[Stored data entries]
▼▼▼
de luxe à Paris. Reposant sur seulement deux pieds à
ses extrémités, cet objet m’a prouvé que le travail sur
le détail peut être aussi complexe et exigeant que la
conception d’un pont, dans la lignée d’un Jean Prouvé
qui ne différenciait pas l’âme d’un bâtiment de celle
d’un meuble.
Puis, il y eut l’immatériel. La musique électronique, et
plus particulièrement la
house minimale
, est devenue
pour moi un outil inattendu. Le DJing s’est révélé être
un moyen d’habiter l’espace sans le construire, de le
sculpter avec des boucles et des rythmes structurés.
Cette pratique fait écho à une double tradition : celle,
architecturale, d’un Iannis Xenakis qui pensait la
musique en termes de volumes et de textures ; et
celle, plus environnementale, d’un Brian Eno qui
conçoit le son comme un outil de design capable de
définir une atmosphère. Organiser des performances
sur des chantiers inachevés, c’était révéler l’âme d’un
▲▲▲
Requirement — Reproduce nothing but the lines from the line containing "un moyen d’habiter" to the last line of the data, each exactly as written.

Solution —
un moyen d’habiter l’espace sans le construire, de le
sculpter avec des boucles et des rythmes structurés.
Cette pratique fait écho à une double tradition : celle,
architecturale, d’un Iannis Xenakis qui pensait la
musique en termes de volumes et de textures ; et
celle, plus environnementale, d’un Brian Eno qui
conçoit le son comme un outil de design capable de
définir une atmosphère. Organiser des performances
sur des chantiers inachevés, c’était révéler l’âme d’un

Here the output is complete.